**Vorgegebener Text:**
[VORSPANN] - Zehn Jahre nach dem schwersten Zugunglück der deutschen Nachkriegsgeschichte haben Hinterbliebene, Helfer und Überlebende am Dienstag in Eschede der 101 Opfer gedacht. Dabei wurde am Ort der ICE-Katastrophe in der Lüneburger Heide erneut heftige Kritik an der Deutschen Bahn geübt.
„101 Menschen sind fahrlässig, grob fahrlässig in den Tod gefahren worden“, sagte der Hinterbliebenen-Sprecher Heinrich Löwen. „Der ICE-Unfall von Eschede war kein unvorhersehbares, unerklärliches Phänomen“, betonte Löwen. „Nein, es war das Ergebnis geradezu unglaublicher Fehlleistungen und Schlampereien bei der Deutschen Bahn.“
Der ICE „Wilhelm Conrad Röntgen“ war am 3. Juni 1998 wegen eines defekten Rades entgleist. 101 Menschen starben, 105 wurden verletzt.
„Hätte man den Zug nicht auf die Reise gehen lassen, würden alle noch leben“, sagte Niedersachsens Ministerpräsident Christian Wulff (CDU). Niemand sei bestraft worden.

**Gestellte Aufgabe 1:** An welchem Datum entgleiste der ICE „Wilhelm Conrad Röntgen“ laut dem Text über das Zugunglück von Eschede?
**Gestellte Aufgabe 2:** Schreiben Sie aus dem Text über das Zugunglück von Eschede den Abschnitt ab, der bei den Worten „[VORSPANN] - Zehn“ beginnt, und hören Sie nach den Worten „105 wurden verletzt.“ auf.

**Entnommene Angaben:**

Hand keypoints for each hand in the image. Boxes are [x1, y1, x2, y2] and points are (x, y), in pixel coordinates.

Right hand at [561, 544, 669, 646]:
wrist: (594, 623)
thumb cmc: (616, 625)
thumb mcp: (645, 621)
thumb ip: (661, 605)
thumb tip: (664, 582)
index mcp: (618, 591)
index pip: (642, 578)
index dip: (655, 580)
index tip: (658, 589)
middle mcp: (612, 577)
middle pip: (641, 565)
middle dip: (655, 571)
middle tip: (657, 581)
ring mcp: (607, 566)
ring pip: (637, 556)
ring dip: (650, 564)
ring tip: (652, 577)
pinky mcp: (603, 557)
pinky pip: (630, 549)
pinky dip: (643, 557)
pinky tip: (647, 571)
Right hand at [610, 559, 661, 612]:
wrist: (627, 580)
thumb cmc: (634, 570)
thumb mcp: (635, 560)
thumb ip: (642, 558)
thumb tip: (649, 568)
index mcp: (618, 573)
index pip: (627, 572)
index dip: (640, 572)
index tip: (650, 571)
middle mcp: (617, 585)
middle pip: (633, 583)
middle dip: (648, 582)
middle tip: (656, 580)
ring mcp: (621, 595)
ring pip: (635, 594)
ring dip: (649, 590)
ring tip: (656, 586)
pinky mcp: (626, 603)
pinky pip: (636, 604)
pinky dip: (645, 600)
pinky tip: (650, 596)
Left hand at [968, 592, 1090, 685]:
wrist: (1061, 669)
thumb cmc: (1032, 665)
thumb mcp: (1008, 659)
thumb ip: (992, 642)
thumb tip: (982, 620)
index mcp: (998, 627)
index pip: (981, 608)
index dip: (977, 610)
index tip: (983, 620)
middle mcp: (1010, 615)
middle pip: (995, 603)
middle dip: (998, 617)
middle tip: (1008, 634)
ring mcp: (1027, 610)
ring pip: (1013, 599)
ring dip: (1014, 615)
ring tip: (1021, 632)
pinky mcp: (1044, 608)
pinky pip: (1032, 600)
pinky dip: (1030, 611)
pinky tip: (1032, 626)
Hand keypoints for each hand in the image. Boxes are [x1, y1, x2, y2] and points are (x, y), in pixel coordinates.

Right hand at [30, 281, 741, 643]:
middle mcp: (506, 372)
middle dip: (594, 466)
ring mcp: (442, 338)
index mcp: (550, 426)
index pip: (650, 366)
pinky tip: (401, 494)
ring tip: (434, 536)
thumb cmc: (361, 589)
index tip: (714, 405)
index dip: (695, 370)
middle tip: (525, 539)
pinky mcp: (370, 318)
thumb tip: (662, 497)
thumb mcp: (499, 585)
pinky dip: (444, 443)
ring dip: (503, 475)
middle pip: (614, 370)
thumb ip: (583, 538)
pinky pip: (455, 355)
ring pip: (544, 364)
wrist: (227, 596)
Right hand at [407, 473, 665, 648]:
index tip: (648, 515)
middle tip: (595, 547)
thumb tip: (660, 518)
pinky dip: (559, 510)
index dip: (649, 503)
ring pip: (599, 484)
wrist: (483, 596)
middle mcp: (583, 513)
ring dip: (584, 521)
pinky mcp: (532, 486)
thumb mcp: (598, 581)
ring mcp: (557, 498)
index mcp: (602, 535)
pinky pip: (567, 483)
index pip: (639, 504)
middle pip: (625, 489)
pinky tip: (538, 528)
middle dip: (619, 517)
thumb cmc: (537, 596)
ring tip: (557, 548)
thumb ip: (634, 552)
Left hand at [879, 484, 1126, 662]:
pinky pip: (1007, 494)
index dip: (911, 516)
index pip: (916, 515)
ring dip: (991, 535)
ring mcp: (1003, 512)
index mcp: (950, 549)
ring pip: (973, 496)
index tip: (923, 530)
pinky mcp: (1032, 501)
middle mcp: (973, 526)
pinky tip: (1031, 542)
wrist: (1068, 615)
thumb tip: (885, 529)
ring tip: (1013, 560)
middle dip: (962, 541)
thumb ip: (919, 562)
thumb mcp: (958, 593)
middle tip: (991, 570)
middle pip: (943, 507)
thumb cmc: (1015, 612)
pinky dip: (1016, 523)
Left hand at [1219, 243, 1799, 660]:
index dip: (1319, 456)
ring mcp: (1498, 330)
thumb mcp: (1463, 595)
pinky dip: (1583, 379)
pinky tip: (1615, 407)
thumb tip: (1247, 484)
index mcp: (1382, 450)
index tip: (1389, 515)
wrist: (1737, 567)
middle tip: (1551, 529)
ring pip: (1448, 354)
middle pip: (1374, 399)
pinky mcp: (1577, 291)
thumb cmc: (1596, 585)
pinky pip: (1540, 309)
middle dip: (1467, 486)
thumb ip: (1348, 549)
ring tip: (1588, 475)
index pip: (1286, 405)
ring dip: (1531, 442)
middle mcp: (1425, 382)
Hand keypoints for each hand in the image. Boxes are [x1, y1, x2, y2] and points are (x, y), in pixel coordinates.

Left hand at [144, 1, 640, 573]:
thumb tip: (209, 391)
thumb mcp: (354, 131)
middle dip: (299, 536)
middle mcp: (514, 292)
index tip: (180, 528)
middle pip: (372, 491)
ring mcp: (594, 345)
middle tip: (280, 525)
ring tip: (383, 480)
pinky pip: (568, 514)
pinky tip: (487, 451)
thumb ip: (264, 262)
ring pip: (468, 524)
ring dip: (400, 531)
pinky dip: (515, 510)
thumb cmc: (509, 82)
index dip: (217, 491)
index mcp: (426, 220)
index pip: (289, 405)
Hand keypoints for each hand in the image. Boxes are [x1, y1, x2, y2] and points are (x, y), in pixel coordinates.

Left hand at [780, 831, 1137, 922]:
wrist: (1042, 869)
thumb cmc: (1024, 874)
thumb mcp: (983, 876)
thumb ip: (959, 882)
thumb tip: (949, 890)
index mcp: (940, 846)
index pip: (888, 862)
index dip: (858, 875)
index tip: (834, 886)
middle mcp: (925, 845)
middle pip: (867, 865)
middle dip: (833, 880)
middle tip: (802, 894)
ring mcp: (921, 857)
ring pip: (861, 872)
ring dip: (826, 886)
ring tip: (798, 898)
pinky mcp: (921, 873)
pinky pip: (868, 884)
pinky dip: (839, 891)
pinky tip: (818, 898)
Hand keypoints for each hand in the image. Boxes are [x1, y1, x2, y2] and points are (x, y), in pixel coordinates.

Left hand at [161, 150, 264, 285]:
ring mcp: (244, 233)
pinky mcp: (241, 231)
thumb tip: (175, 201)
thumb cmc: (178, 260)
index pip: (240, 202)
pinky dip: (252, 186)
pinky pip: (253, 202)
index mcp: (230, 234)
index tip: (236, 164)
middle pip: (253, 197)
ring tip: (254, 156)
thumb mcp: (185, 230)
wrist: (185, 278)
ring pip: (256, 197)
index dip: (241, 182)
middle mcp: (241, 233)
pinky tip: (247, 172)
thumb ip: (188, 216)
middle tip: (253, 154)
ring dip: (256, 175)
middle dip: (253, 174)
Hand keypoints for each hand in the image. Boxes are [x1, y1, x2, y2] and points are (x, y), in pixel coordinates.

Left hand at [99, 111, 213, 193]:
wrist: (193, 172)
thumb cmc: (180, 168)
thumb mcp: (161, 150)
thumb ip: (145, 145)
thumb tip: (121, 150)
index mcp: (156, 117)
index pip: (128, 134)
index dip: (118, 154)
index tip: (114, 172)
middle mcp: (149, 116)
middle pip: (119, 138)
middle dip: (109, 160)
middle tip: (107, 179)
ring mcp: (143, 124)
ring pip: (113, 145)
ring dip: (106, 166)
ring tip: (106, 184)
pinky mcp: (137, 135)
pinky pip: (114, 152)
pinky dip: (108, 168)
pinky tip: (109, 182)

**Schriftliche Antwort 1:** Am 3. Juni 1998.

**Schriftliche Antwort 2:**
[VORSPANN] - Zehn Jahre nach dem schwersten Zugunglück der deutschen Nachkriegsgeschichte haben Hinterbliebene, Helfer und Überlebende am Dienstag in Eschede der 101 Opfer gedacht. Dabei wurde am Ort der ICE-Katastrophe in der Lüneburger Heide erneut heftige Kritik an der Deutschen Bahn geübt.
„101 Menschen sind fahrlässig, grob fahrlässig in den Tod gefahren worden“, sagte der Hinterbliebenen-Sprecher Heinrich Löwen. „Der ICE-Unfall von Eschede war kein unvorhersehbares, unerklärliches Phänomen“, betonte Löwen. „Nein, es war das Ergebnis geradezu unglaublicher Fehlleistungen und Schlampereien bei der Deutschen Bahn.“
Der ICE „Wilhelm Conrad Röntgen“ war am 3. Juni 1998 wegen eines defekten Rades entgleist. 101 Menschen starben, 105 wurden verletzt.